This repository serves as a submission for Udacity data engineering nanodegree.
A music streaming startup, Sparkify, has grown their user base and song database even more and want to move their data warehouse to a data lake. Their data resides in S3, in a directory of JSON logs on user activity on the app, as well as a directory with JSON metadata on the songs in their app.
This project reads data from a specified location on S3 or locally. Transforms it into a desired Dim-Fact schema and writes the results back to either S3 or local disk.
This section describes how to get use this repositrory.

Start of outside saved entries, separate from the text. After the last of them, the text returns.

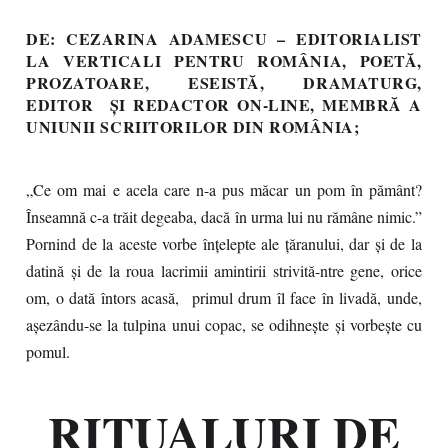
DE: CEZARINA ADAMESCU – EDITORIALIST
LA VERTICALI PENTRU ROMÂNIA, POETĂ,
PROZATOARE, ESEISTĂ, DRAMATURG,
EDITOR ŞI REDACTOR ON-LINE, MEMBRĂ A
UNIUNII SCRIITORILOR DIN ROMÂNIA;
„Ce om mai e acela care n-a pus măcar un pom în pământ?
Înseamnă c-a trăit degeaba, dacă în urma lui nu rămâne nimic.”
Pornind de la aceste vorbe înţelepte ale ţăranului, dar şi de la
datină şi de la roua lacrimii amintirii strivită-ntre gene, orice
om, o dată întors acasă, primul drum îl face în livadă, unde,
aşezându-se la tulpina unui copac, se odihneşte şi vorbeşte cu
pomul.
RITUALURI DE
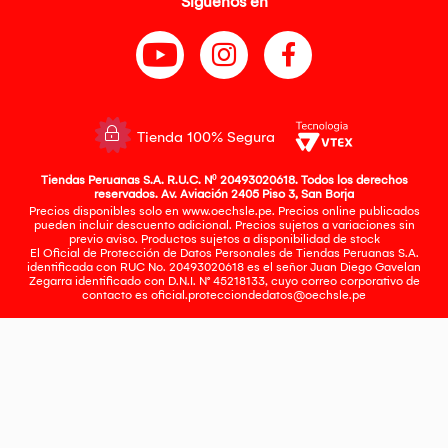
Síguenos en
Tienda 100% Segura
Tiendas Peruanas S.A. R.U.C. Nº 20493020618. Todos los derechos
reservados. Av. Aviación 2405 Piso 3, San Borja
Precios disponibles solo en www.oechsle.pe. Precios online publicados
pueden incluir descuento adicional. Precios sujetos a variaciones sin
previo aviso. Productos sujetos a disponibilidad de stock
El Oficial de Protección de Datos Personales de Tiendas Peruanas S.A.
identificada con RUC No. 20493020618 es el señor Juan Diego Gavelan
Zegarra identificado con D.N.I. N° 45218133, cuyo correo corporativo de
contacto es
oficial.protecciondedatos@oechsle.pe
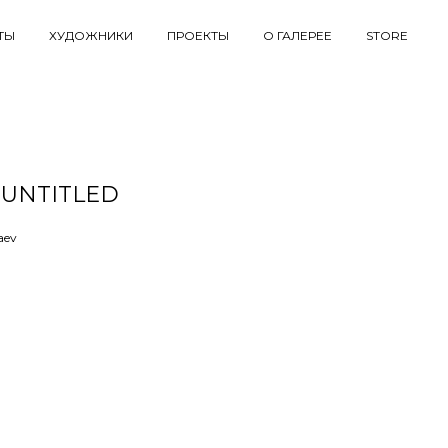
ТЫ
ХУДОЖНИКИ
ПРОЕКТЫ
О ГАЛЕРЕЕ
STORE
 UNTITLED
aev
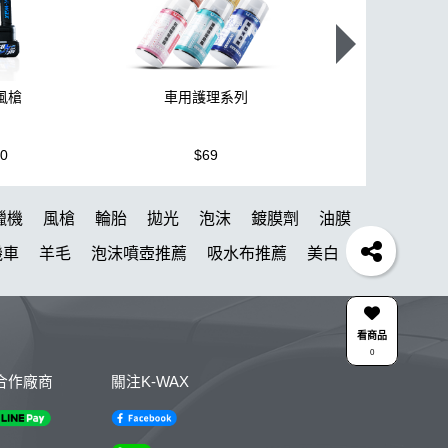
颶風槍
車用護理系列
K110+高壓
80
$69
$3,950
蠟機
風槍
輪胎
拋光
泡沫
鍍膜劑
油膜
機車
羊毛
泡沫噴壺推薦
吸水布推薦
美白
風
下蠟布
N33
清洗機
氣動 除油膜
刷
清潔
颶風槍
除蠟
清潔蠟
看商品
0
劑
綿
無線
鋁圈鍍膜
KC-15
點漆
合作廠商
關注K-WAX
洗車組
拋光機
泡沫壺
星空
露營椅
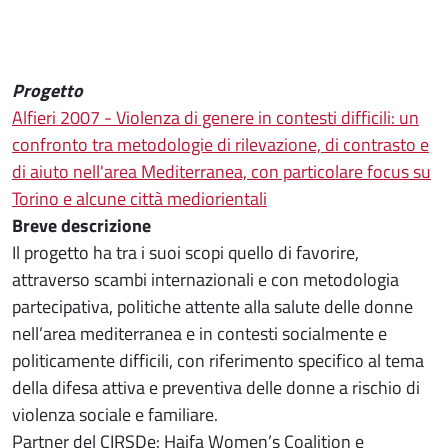
Progetto
Alfieri 2007 - Violenza di genere in contesti difficili: un
confronto tra metodologie di rilevazione, di contrasto e
di aiuto nell'area Mediterranea, con particolare focus su
Torino e alcune città mediorientali
Breve descrizione
Il progetto ha tra i suoi scopi quello di favorire,
attraverso scambi internazionali e con metodologia
partecipativa, politiche attente alla salute delle donne
nell’area mediterranea e in contesti socialmente e
politicamente difficili, con riferimento specifico al tema
della difesa attiva e preventiva delle donne a rischio di
violenza sociale e familiare.
Partner del CIRSDe: Haifa Women’s Coalition e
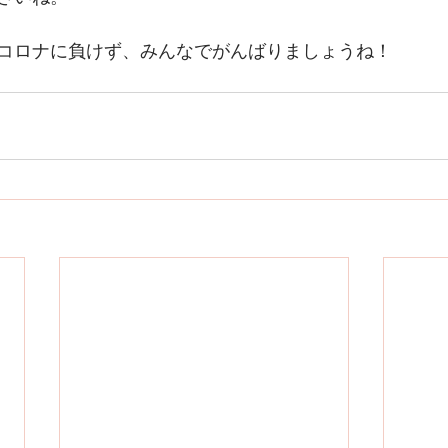
コロナに負けず、みんなでがんばりましょうね！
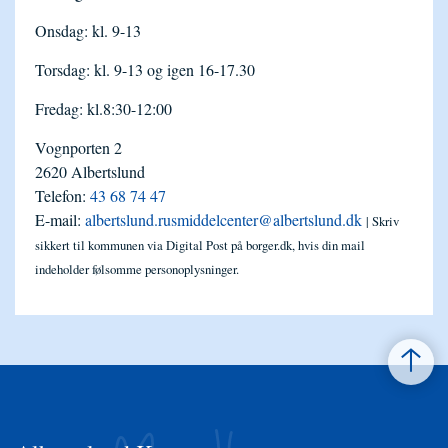
Onsdag: kl. 9-13
Torsdag: kl. 9-13 og igen 16-17.30
Fredag: kl.8:30-12:00
Vognporten 2
2620 Albertslund
Telefon:
43 68 74 47
E-mail:
albertslund.rusmiddelcenter@albertslund.dk
| Skriv
sikkert til kommunen via Digital Post på borger.dk, hvis din mail
indeholder følsomme personoplysninger.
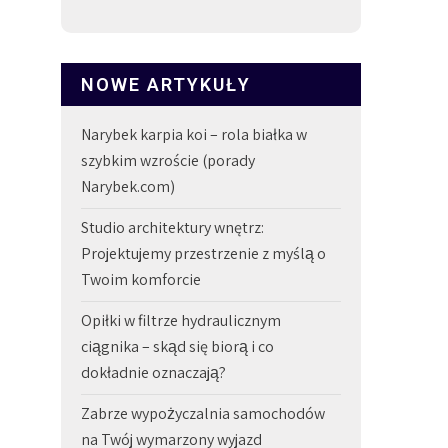
NOWE ARTYKUŁY
Narybek karpia koi – rola białka w
szybkim wzroście (porady
Narybek.com)
Studio architektury wnętrz:
Projektujemy przestrzenie z myślą o
Twoim komforcie
Opiłki w filtrze hydraulicznym
ciągnika – skąd się biorą i co
dokładnie oznaczają?
Zabrze wypożyczalnia samochodów
na Twój wymarzony wyjazd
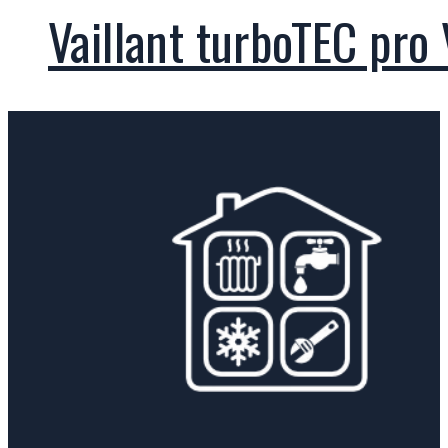
Vaillant turboTEC pr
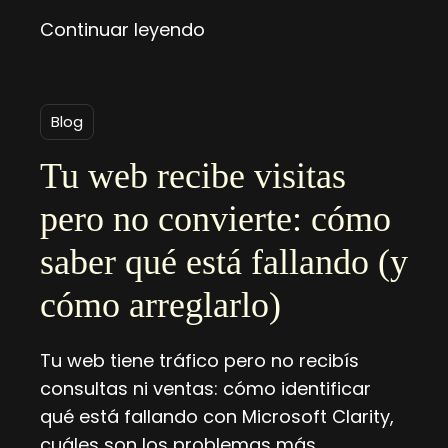
Continuar leyendo
Blog
Tu web recibe visitas
pero no convierte: cómo
saber qué está fallando (y
cómo arreglarlo)
Tu web tiene tráfico pero no recibís
consultas ni ventas: cómo identificar
qué está fallando con Microsoft Clarity,
cuáles son los problemas más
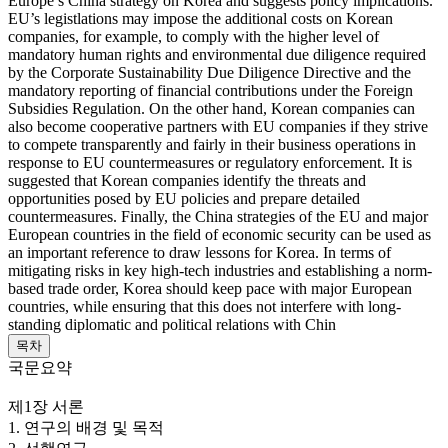
Europe’s China strategy on Korea and suggests policy implications.
EU’s legistlations may impose the additional costs on Korean
companies, for example, to comply with the higher level of
mandatory human rights and environmental due diligence required
by the Corporate Sustainability Due Diligence Directive and the
mandatory reporting of financial contributions under the Foreign
Subsidies Regulation. On the other hand, Korean companies can
also become cooperative partners with EU companies if they strive
to compete transparently and fairly in their business operations in
response to EU countermeasures or regulatory enforcement. It is
suggested that Korean companies identify the threats and
opportunities posed by EU policies and prepare detailed
countermeasures. Finally, the China strategies of the EU and major
European countries in the field of economic security can be used as
an important reference to draw lessons for Korea. In terms of
mitigating risks in key high-tech industries and establishing a norm-
based trade order, Korea should keep pace with major European
countries, while ensuring that this does not interfere with long-
standing diplomatic and political relations with Chin
목차
국문요약
제1장 서론
1. 연구의 배경 및 목적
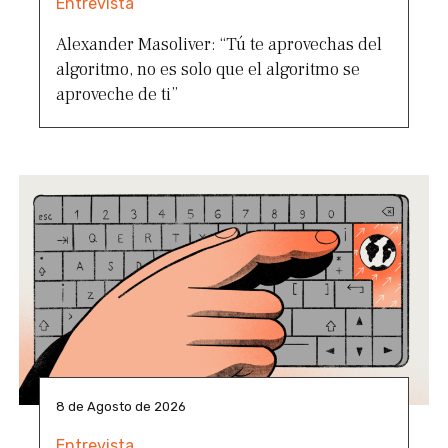
Entrevista
Alexander Masoliver: “Tú te aprovechas del
algoritmo, no es solo que el algoritmo se
aproveche de ti”
8 de Agosto de 2026
Entrevista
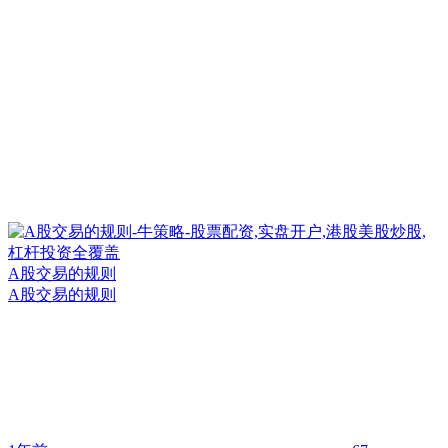
A股交易的规则
A股交易的规则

to run this project all it takes is the below command
python etl.py
However there are some configurations which depends on where you want to read data from:
For AWS S3 connection you will need a dl.cfg file next to etl.py with the below contents:
[AWS]
AWS_ACCESS_KEY_ID=
AWS_SECRET_ACCESS_KEY=
Fill it with your credentials.
You will also need a bucket for the output. The name of the bucket can be adjusted on line 119:
output_data = "s3a://output-udacity/" #s3
To read the data locally you will first need the data. Located next to etl.py.
data/
song-data
A
...
log-data
2018-11-02-events.json
...
output/
You will comment out lines 118 and 119 and use lines 120 and 121.
# input_data ="s3a://udacity-dend/" #s3
# output_data = "s3a://output-udacity/" #s3
input_data = "data" # localhost
output_data = "output" # locahost
You will also need to adjust the reading pattern on line 53:
'log-data/*/*' -> 'log-data/*.json'
The left version works on S3 and the right version works on local files.